Work request:
Hand back the entries below exactly.

....

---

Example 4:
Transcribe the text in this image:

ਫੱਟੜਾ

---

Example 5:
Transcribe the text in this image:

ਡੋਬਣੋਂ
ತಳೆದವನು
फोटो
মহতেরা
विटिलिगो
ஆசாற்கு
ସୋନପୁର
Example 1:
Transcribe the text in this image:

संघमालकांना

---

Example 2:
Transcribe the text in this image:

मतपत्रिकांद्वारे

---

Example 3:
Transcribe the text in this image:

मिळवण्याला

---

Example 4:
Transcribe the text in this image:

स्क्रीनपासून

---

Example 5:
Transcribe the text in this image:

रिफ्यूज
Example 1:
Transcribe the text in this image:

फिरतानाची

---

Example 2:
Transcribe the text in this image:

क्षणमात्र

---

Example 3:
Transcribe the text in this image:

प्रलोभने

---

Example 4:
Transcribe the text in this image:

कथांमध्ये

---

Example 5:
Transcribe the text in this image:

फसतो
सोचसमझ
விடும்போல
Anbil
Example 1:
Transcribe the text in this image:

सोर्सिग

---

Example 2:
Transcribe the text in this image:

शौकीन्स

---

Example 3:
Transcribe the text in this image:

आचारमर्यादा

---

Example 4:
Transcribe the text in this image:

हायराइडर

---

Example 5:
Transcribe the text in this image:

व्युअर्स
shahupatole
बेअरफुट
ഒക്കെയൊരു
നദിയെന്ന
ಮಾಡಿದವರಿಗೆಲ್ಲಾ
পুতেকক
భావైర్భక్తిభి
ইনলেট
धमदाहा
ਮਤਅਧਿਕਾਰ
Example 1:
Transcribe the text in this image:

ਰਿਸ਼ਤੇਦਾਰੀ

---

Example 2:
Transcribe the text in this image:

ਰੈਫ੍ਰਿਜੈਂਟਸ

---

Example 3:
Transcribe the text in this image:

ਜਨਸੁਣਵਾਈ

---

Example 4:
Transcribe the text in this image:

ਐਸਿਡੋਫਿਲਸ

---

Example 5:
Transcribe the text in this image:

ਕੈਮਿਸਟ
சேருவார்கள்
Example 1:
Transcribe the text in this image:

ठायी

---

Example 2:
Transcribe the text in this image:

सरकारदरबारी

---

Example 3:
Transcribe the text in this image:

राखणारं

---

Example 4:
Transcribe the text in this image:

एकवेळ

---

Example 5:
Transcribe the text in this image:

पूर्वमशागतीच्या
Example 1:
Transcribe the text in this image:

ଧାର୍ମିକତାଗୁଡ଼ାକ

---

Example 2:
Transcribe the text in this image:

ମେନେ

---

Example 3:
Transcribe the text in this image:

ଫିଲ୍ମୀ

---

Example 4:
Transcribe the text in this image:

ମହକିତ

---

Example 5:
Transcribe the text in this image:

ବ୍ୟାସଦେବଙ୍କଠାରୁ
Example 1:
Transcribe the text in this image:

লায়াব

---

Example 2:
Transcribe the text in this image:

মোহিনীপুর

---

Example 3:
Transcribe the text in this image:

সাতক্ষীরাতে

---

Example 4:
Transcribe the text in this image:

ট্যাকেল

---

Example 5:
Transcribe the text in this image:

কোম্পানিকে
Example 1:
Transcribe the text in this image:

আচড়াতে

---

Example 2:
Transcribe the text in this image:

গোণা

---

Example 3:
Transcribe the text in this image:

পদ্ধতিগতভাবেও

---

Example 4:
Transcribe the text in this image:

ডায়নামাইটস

....

Solution for this problem:
---

Example 4:
Transcribe the text in this image:

ਫੱਟੜਾ

---

Example 5:
Transcribe the text in this image:

ਡੋਬਣੋਂ
ತಳೆದವನು
फोटो
মহতেরা
विटिलिगो
ஆசாற்கு
ସୋନପୁର
Example 1:
Transcribe the text in this image:

संघमालकांना

---

Example 2:
Transcribe the text in this image:

मतपत्रिकांद्वारे

---

Example 3:
Transcribe the text in this image:

मिळवण्याला

---

Example 4:
Transcribe the text in this image:

स्क्रीनपासून

---

Example 5:
Transcribe the text in this image:

रिफ्यूज
Example 1:
Transcribe the text in this image:

फिरतानाची

---

Example 2:
Transcribe the text in this image:

क्षणमात्र

---

Example 3:
Transcribe the text in this image:

प्रलोभने

---

Example 4:
Transcribe the text in this image:

कथांमध्ये

---

Example 5:
Transcribe the text in this image:

फसतो
सोचसमझ
விடும்போல
Anbil
Example 1:
Transcribe the text in this image:

सोर्सिग

---

Example 2:
Transcribe the text in this image:

शौकीन्स

---

Example 3:
Transcribe the text in this image:

आचारमर्यादा

---

Example 4:
Transcribe the text in this image:

हायराइडर

---

Example 5:
Transcribe the text in this image:

व्युअर्स
shahupatole
बेअरफुट
ഒക്കെയൊരു
നദിയെന്ന
ಮಾಡಿದವರಿಗೆಲ್ಲಾ
পুতেকক
భావైర్భక్తిభి
ইনলেট
धमदाहा
ਮਤਅਧਿਕਾਰ
Example 1:
Transcribe the text in this image:

ਰਿਸ਼ਤੇਦਾਰੀ

---

Example 2:
Transcribe the text in this image:

ਰੈਫ੍ਰਿਜੈਂਟਸ

---

Example 3:
Transcribe the text in this image:

ਜਨਸੁਣਵਾਈ

---

Example 4:
Transcribe the text in this image:

ਐਸਿਡੋਫਿਲਸ

---

Example 5:
Transcribe the text in this image:

ਕੈਮਿਸਟ
சேருவார்கள்
Example 1:
Transcribe the text in this image:

ठायी

---

Example 2:
Transcribe the text in this image:

सरकारदरबारी

---

Example 3:
Transcribe the text in this image:

राखणारं

---

Example 4:
Transcribe the text in this image:

एकवेळ

---

Example 5:
Transcribe the text in this image:

पूर्वमशागतीच्या
Example 1:
Transcribe the text in this image:

ଧାର୍ମିକତାଗୁଡ଼ାକ

---

Example 2:
Transcribe the text in this image:

ମେନେ

---

Example 3:
Transcribe the text in this image:

ଫିଲ୍ମୀ

---

Example 4:
Transcribe the text in this image:

ମହକିତ

---

Example 5:
Transcribe the text in this image:

ବ୍ୟାସଦେବଙ୍କଠାରୁ
Example 1:
Transcribe the text in this image:

লায়াব

---

Example 2:
Transcribe the text in this image:

মোহিনীপুর

---

Example 3:
Transcribe the text in this image:

সাতক্ষীরাতে

---

Example 4:
Transcribe the text in this image:

ট্যাকেল

---

Example 5:
Transcribe the text in this image:

কোম্পানিকে
Example 1:
Transcribe the text in this image:

আচড়াতে

---

Example 2:
Transcribe the text in this image:

গোণা

---

Example 3:
Transcribe the text in this image:

পদ্ধতিগতভাবেও

---

Example 4:
Transcribe the text in this image:

ডায়নামাইটস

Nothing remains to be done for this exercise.